In 1907, the Junta para la Ampliación de Estudios e Investigaciones Científicas (Board for Advanced Studies and Scientific Research) granted Salvador Calderón a pension so that he could continue his study on Spanish topographical mineralogy. Between 1907 and 1909, Calderón was able to complete his work. The Junta para la Ampliación de Estudios e Investigaciones Científicas also took care of the publication of the book Los Minerales de España. This work uses the classification system of Paul Heinrich von Groth, common at that time, and describes the Spanish localities of nearly 300 mineral species. Among them is the description of a new mineral species, named almeriite, discovered in Adra (Almería). Unfortunately, a printing error in the representation of the chemical composition of almeriite (which repeated that of the previous species) made it appear as another already known mineral. The following year, this mineral was named natroalunite, which is the name currently used. It has been considered the reference book of topographic mineralogy in Spain throughout the 20th century.
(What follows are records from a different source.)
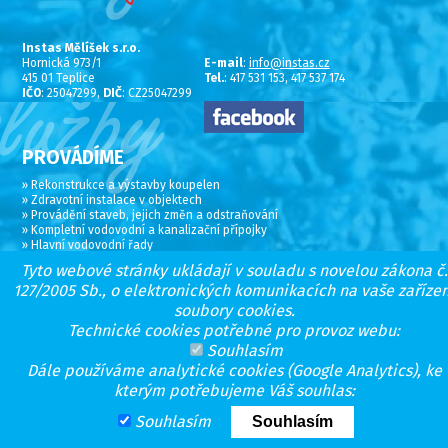
Instas Mělíšek s.r.o.
Hornická 973/1
E-mail
:
info@instas.cz
415 01 Teplice
Tel.
: 417 531 153, 417 537 174
IČO
: 25047299,
DIČ
: CZ25047299
PROVÁDÍME
» Rekonstrukce a výstavby koupelen
» Zdravotní instalace v objektech
» Provádění staveb, jejich změn a odstraňování
» Kompletní vodovodní a kanalizační přípojky
» Hlavní vodovodní řady
» Hlavní kanalizační řady a stoky
Tyto webové stránky ukládají v souladu s novelou zákona č.
» Instalace speciálních zařízení
127/2005 Sb., o elektronických komunikacích na vaše zařízen
» Bourací a výkopové práce
soubory cookies.
» Montáže podružných vodoměrů
Technické cookies potřebné pro provoz webu:
» 24h pohotovostní službu
Souhlasím
» Odvoz odpadů na skládku
» Kamerové prohlídky kanalizace
Dále používáme analytické cookies (Google Analytics), ke
» Tlakové čištění kanalizace
kterým potřebujeme Váš souhlas:
» Celoroční údržby čerpacích stanic
Souhlasím
VPsystem ® tvorba webových stránek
The Spanish Society of Mineralogy reissued this book in the year 2000.

Calderón was also the author, along with Ignacio Bolívar and Francisco Quiroga, of a textbook titled Elementos de Historia Natural (Elements of Natural History), intended for secondary and university education, originally published in 1890, which underwent several subsequent editions. He also wrote a small popular science book titled Mineralogy, which was initially published in 1900 in the Soler manual collection, and subsequently reprinted several times until 1929. It was the first book in Spain to bring the fundamentals of mineralogy to a broad audience.